Debi Coleman joined Apple in 1981 as controller for Steve Jobs' Macintosh project. She became head of Macintosh manufacturing in 1984. Coleman later served as chief financial officer of Apple in 1987, after Jobs had left the company. Coleman most recently was co-founder and co-managing partner at venture capital firm SmartForest Ventures from 2000 to June 2015.
Coleman says it took her a year to learn how to confront Jobs. She credits colleague Joanna Hoffman for serving as her teacher. "Joanna said, 'Look him in the eye. You've got to stand up.' From that point on -- I'm not saying he wasn't tough, totally demanding and totally critical -- but he was totally wonderful to me."
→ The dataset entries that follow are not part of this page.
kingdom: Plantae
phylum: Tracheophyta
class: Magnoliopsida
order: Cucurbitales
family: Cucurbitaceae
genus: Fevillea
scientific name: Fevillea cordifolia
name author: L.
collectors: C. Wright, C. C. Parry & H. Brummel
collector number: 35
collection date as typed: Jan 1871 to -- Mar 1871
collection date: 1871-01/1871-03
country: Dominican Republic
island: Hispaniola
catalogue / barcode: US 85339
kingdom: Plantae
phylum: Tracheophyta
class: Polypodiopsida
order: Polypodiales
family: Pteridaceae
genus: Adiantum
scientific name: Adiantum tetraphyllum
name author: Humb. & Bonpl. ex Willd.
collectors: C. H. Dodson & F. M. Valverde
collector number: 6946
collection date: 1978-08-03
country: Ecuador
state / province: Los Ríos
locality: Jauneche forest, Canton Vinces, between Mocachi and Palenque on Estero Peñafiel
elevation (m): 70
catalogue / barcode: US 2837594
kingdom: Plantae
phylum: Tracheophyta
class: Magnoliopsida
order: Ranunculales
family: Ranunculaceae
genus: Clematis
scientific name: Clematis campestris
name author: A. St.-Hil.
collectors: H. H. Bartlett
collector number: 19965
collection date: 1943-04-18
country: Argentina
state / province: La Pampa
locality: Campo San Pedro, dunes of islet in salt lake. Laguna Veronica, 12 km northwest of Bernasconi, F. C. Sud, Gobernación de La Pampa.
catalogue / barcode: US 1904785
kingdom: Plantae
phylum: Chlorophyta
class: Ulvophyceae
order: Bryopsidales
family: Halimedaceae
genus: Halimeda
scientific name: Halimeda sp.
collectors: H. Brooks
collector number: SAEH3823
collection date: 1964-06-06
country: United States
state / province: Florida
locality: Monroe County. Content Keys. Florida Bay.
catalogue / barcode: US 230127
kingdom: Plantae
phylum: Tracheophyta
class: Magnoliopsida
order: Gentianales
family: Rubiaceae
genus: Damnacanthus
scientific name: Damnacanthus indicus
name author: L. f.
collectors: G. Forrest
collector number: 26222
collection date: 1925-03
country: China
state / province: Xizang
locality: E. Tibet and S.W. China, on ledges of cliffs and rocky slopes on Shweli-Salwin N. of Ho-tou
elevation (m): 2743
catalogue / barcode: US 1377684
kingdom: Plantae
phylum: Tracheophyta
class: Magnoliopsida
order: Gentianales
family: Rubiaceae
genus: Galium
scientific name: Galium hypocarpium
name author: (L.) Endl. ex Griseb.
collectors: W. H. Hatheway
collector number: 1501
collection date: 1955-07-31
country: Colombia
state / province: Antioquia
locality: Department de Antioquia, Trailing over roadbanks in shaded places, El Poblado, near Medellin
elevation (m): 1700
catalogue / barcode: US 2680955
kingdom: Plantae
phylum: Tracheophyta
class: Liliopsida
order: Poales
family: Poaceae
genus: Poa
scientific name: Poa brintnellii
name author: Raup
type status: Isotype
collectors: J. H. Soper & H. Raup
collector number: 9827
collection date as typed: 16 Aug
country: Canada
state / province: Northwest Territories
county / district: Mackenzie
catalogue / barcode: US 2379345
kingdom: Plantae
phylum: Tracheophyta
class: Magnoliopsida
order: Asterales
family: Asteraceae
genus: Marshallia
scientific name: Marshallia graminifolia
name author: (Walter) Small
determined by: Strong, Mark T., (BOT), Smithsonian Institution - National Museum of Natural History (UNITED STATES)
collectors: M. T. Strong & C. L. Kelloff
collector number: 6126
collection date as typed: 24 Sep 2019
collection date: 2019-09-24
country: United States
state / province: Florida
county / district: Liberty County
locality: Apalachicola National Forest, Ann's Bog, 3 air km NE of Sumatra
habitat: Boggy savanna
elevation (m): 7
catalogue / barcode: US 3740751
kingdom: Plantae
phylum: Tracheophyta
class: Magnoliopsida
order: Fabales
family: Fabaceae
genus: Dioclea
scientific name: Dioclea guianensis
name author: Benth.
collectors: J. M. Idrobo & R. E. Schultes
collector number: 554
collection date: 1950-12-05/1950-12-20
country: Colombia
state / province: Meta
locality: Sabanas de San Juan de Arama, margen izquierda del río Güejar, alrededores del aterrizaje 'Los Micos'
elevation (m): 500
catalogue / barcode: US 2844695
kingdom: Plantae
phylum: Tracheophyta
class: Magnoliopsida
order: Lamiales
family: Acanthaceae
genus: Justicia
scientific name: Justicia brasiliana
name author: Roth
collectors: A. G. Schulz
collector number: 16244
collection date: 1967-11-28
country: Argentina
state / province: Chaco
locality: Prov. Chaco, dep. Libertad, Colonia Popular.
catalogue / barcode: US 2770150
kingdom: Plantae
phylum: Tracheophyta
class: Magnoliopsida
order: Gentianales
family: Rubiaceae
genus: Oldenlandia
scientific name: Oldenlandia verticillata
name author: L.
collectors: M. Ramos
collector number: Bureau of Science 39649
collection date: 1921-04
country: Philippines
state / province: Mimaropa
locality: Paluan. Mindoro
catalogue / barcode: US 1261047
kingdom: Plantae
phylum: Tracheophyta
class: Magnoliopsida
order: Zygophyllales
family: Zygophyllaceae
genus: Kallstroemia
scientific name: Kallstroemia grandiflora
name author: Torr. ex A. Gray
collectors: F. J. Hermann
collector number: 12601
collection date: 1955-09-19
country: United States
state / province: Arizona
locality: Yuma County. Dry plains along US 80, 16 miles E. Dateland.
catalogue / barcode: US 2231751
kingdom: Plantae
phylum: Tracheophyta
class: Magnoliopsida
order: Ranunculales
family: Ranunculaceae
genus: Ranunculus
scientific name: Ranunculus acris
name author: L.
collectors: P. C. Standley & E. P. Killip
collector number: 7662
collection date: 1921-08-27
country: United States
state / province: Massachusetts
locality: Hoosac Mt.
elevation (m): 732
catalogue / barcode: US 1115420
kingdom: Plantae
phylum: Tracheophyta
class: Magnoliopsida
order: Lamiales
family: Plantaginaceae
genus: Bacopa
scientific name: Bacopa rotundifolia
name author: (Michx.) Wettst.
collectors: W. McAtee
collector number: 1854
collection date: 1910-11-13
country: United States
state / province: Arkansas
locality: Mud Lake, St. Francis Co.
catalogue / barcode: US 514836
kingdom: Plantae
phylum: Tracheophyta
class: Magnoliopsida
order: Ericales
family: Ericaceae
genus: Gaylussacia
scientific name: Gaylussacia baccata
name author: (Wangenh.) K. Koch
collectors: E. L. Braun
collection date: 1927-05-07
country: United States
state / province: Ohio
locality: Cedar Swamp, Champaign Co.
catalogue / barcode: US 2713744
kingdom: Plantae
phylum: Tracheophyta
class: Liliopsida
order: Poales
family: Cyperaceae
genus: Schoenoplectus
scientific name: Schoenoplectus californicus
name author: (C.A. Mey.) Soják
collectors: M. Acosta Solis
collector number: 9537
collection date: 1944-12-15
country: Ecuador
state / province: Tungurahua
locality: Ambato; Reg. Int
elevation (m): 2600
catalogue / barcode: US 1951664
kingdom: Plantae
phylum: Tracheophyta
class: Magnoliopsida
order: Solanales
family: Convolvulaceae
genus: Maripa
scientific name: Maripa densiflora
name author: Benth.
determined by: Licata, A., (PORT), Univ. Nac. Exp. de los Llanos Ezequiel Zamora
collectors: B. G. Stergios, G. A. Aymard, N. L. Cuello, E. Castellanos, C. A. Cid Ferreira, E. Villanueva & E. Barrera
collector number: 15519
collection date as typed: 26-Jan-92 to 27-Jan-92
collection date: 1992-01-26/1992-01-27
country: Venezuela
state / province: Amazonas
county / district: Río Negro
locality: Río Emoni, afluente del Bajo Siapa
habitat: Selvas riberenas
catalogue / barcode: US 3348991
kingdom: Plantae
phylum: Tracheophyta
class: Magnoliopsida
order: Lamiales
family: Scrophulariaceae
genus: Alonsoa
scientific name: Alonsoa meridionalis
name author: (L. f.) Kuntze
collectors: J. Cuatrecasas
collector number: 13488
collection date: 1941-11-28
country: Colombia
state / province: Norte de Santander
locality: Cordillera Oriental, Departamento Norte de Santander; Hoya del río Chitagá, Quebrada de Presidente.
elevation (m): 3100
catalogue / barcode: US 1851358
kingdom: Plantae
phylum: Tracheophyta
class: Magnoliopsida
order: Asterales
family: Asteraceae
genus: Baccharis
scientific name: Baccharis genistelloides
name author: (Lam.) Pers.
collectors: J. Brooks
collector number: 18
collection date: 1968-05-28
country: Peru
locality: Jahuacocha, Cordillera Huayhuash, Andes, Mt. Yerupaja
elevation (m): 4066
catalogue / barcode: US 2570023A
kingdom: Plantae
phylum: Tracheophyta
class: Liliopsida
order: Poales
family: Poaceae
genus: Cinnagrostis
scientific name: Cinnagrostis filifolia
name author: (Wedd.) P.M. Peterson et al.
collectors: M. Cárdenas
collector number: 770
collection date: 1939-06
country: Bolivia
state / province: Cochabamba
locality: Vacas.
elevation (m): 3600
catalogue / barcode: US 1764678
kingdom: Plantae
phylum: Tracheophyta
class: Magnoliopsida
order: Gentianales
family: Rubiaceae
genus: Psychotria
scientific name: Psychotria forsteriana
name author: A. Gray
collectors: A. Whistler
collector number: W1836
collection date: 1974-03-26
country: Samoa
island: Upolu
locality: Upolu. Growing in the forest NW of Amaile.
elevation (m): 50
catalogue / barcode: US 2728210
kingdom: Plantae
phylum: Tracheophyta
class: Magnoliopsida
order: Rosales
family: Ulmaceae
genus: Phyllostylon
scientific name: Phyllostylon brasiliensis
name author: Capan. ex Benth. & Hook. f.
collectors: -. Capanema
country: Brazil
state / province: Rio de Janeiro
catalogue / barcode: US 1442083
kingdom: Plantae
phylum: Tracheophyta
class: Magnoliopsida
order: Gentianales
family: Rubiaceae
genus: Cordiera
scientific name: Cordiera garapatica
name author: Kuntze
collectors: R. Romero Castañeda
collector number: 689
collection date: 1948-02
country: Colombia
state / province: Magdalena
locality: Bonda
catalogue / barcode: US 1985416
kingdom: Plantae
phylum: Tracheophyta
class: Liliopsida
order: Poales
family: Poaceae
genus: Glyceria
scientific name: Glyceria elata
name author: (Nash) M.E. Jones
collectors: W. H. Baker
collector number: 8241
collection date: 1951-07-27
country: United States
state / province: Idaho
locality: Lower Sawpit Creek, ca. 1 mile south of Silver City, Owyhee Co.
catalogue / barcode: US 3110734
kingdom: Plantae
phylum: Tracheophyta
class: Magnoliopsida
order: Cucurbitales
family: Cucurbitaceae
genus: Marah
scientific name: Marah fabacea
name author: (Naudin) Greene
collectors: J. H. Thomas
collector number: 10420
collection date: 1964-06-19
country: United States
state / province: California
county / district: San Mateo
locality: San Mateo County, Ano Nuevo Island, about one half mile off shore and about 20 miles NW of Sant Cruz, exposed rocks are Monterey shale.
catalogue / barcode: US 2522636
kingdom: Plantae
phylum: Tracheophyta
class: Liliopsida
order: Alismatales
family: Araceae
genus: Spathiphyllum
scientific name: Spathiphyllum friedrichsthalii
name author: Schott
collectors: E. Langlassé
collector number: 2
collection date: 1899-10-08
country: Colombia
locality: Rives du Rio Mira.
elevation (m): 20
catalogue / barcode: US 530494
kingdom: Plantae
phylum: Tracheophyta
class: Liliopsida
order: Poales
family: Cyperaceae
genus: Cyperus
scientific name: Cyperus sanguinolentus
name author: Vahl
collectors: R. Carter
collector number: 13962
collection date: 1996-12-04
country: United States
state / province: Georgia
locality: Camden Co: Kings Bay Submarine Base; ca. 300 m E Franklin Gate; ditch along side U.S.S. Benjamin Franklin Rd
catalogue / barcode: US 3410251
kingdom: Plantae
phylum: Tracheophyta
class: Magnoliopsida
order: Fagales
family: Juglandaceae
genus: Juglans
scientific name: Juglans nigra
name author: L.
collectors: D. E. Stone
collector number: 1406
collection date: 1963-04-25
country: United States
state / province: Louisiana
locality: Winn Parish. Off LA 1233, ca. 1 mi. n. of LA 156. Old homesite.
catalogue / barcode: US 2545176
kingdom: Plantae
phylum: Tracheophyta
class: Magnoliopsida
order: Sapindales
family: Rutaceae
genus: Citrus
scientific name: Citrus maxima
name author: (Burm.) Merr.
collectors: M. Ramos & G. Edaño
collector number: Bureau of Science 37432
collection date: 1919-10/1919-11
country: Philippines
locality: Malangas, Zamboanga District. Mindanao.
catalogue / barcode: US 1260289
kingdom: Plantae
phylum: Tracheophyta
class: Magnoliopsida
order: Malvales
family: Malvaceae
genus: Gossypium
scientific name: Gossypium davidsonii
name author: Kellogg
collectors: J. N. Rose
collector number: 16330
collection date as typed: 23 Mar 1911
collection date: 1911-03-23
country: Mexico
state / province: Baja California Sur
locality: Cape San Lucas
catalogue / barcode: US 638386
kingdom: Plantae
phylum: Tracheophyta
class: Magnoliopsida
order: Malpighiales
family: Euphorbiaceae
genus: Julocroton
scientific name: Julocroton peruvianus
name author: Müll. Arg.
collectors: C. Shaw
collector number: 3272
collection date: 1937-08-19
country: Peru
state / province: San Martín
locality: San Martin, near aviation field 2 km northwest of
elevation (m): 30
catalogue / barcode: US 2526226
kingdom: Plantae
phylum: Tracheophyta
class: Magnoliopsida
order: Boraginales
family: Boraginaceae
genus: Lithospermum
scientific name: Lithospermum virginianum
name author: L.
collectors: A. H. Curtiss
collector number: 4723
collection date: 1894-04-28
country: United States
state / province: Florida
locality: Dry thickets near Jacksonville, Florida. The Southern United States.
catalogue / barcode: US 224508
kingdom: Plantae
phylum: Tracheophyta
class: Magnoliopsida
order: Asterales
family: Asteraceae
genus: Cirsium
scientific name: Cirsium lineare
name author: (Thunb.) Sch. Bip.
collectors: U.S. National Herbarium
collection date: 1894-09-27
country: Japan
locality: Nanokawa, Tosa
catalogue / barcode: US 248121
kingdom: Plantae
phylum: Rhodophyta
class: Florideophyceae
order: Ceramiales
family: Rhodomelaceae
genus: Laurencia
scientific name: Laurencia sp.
Joanna Hoffman was Apple's head of international marketing for the launch of the Mac. She's a major character in the new "Steve Jobs" film by Aaron Sorkin and Danny Boyle. Played by Kate Winslet in the film, Hoffman was Jobs' confidante and colleague, able to challenge him when no one else could.
"What is true is that so often Steve was so enthusiastic and so brilliant and visionary and not necessarily reasonable," Hoffman said at the panel. "I found myself sort of being the party pooper in a weird way."
Andy Hertzfeld (in red) was one of Apple's early software developers. Behind him, speaking on the panel, is Andy Cunningham, who served as Jobs' publicist for the launch of the Mac. Both were portrayed in the new "Steve Jobs" film. Hertzfeld said it was "just weird" seeing himself on film.